(WORK REQUIRED):
Copy the material below from the line with "(35) 98852-0899" to the line with "Forquetinha e região", changing "RASTREAMENTO DE FROTAS" to "MONITORAMENTO DE FROTAS" and leaving everything else the same.

(INPUT DATA):
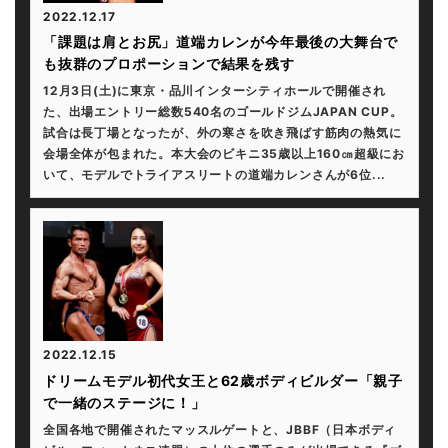
2022.12.17
「課題は肩とお尻」道端カレンが今年最後の大舞台で
も抜群のプロポーションで結果を残す
12月3日(土)に東京・品川インターシティホールで開催され
た、出場エントリー総数540名のゴールドジムJAPAN CUP。
試合は長丁場となったが、外の寒さを吹き飛ばす筋肉の熱気に
会場全体が包まれた。本大会のビキニ35歳以上160㎝超級にお
いて、モデルでトライアスリートの道端カレンさんが6位...
2022.12.15
ドリームモデル初代女王と62歳ボディビルダー「親子
で一緒のステージに！」
全国各地で開催されたマッスルゲートと、JBBF（日本ボディ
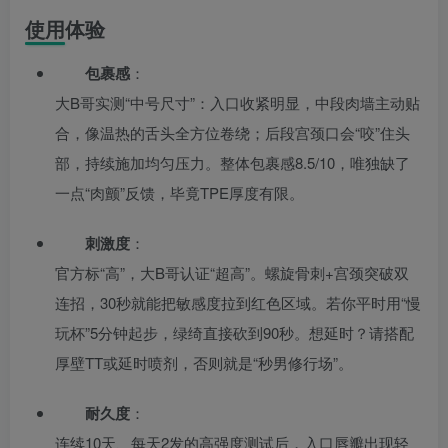
使用体验
包裹感
：
大B哥实测“中号尺寸”：入口收紧明显，中段肉墙主动贴
合，像温热的舌头全方位卷绕；后段宫颈口会“咬”住头
部，持续施加均匀压力。整体包裹感8.5/10，唯独缺了
一点“肉颤”反馈，毕竟TPE厚度有限。
刺激度
：
官方标“高”，大B哥认证“超高”。螺旋骨刺+宫颈突破双
连招，30秒就能把敏感度拉到红色区域。若你平时用“慢
玩杯”5分钟起步，绿绮直接砍到90秒。想延时？请搭配
厚壁TT或延时喷剂，否则就是“秒男修行场”。
耐久度
：
连续10天、每天2发的高强度测试后，入口唇瓣出现轻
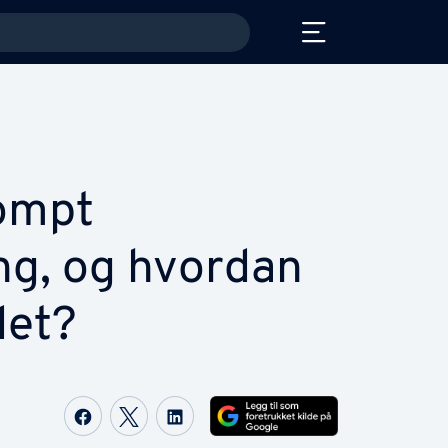
ompt
ng, og hvordan
det?
Share on Facebook
Share on Twitter
Share on LinkedIn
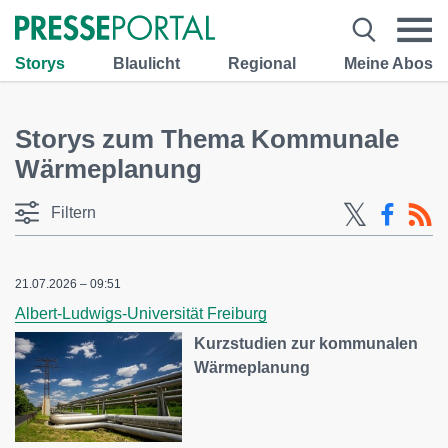
Storys
Blaulicht
Regional
Meine Abos
Storys zum Thema Kommunale
Wärmeplanung
Filtern
21.07.2026 – 09:51
Albert-Ludwigs-Universität Freiburg
Kurzstudien zur kommunalen
Wärmeplanung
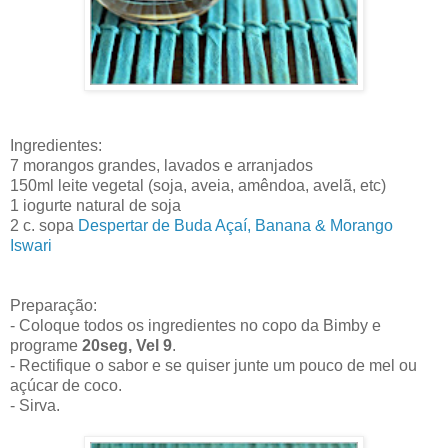
Ingredientes:
7 morangos grandes, lavados e arranjados
150ml leite vegetal (soja, aveia, amêndoa, avelã, etc)
1 iogurte natural de soja
2 c. sopa
Despertar de Buda Açaí, Banana & Morango
Iswari
Preparação:
- Coloque todos os ingredientes no copo da Bimby e
programe
20seg, Vel 9
.
- Rectifique o sabor e se quiser junte um pouco de mel ou
açúcar de coco.
- Sirva.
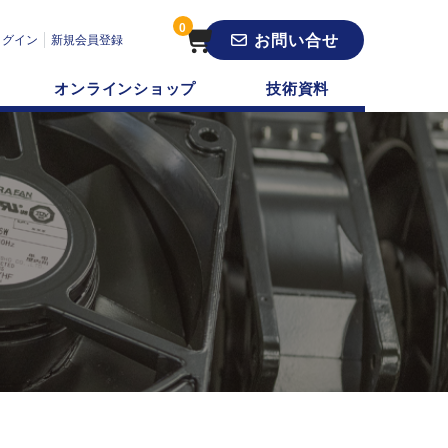
0
お問い合せ
ログイン
新規会員登録
オンラインショップ
技術資料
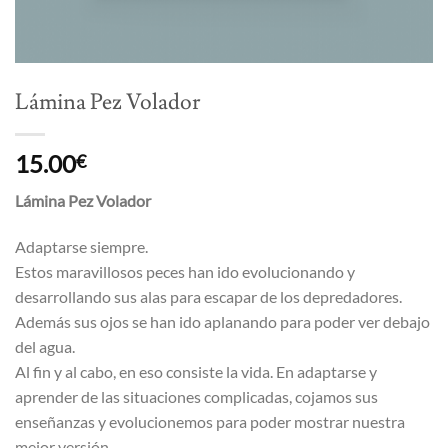
Lámina Pez Volador
15.00
€
Lámina Pez Volador
Adaptarse siempre.
Estos maravillosos peces han ido evolucionando y
desarrollando sus alas para escapar de los depredadores.
Además sus ojos se han ido aplanando para poder ver debajo
del agua.
Al fin y al cabo, en eso consiste la vida. En adaptarse y
aprender de las situaciones complicadas, cojamos sus
enseñanzas y evolucionemos para poder mostrar nuestra
mejor versión.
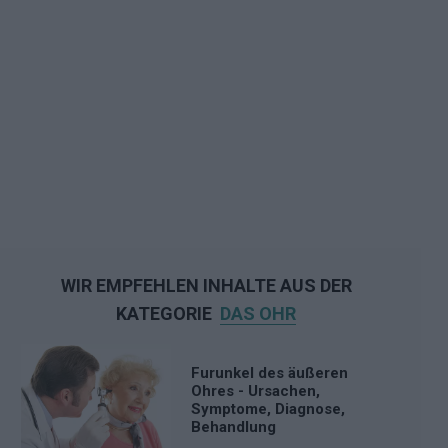
WIR EMPFEHLEN INHALTE AUS DER
KATEGORIE
DAS OHR
Furunkel des äußeren
Ohres - Ursachen,
Symptome, Diagnose,
Behandlung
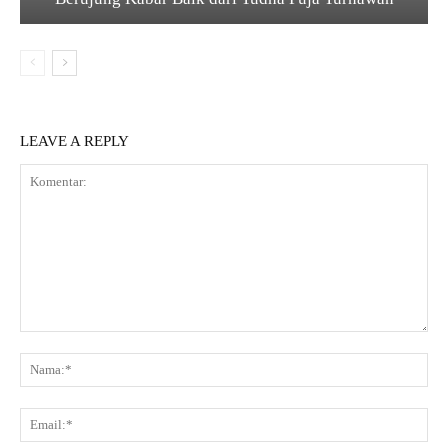
LEAVE A REPLY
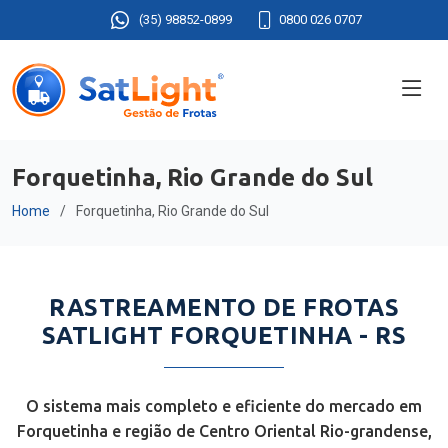
(35) 98852-0899
0800 026 0707
Forquetinha, Rio Grande do Sul
Home
Forquetinha, Rio Grande do Sul
RASTREAMENTO DE FROTAS
SATLIGHT FORQUETINHA - RS
O sistema mais completo e eficiente do mercado em
Forquetinha e região de Centro Oriental Rio-grandense,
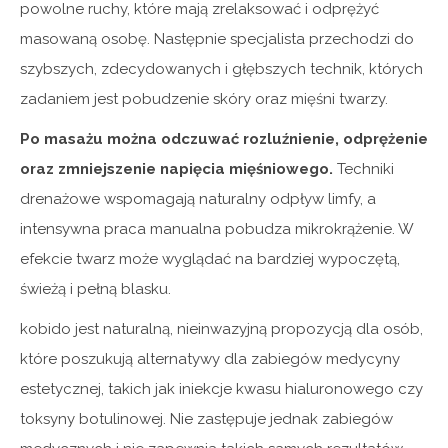
powolne ruchy, które mają zrelaksować i odprężyć
masowaną osobę. Następnie specjalista przechodzi do
szybszych, zdecydowanych i głębszych technik, których
zadaniem jest pobudzenie skóry oraz mięśni twarzy.
Po masażu można odczuwać rozluźnienie, odprężenie
oraz zmniejszenie napięcia mięśniowego.
Techniki
drenażowe wspomagają naturalny odpływ limfy, a
intensywna praca manualna pobudza mikrokrążenie. W
efekcie twarz może wyglądać na bardziej wypoczętą,
świeżą i pełną blasku.
kobido jest naturalną, nieinwazyjną propozycją dla osób,
które poszukują alternatywy dla zabiegów medycyny
estetycznej, takich jak iniekcje kwasu hialuronowego czy
toksyny botulinowej. Nie zastępuje jednak zabiegów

(RESPONSE TO THE TASK):
(35) 98852-0899
0800 026 0707
Forquetinha, Rio Grande do Sul
Home
Forquetinha, Rio Grande do Sul
MONITORAMENTO DE FROTAS
SATLIGHT FORQUETINHA - RS
O sistema mais completo e eficiente do mercado em
Forquetinha e região de Centro Oriental Rio-grandense,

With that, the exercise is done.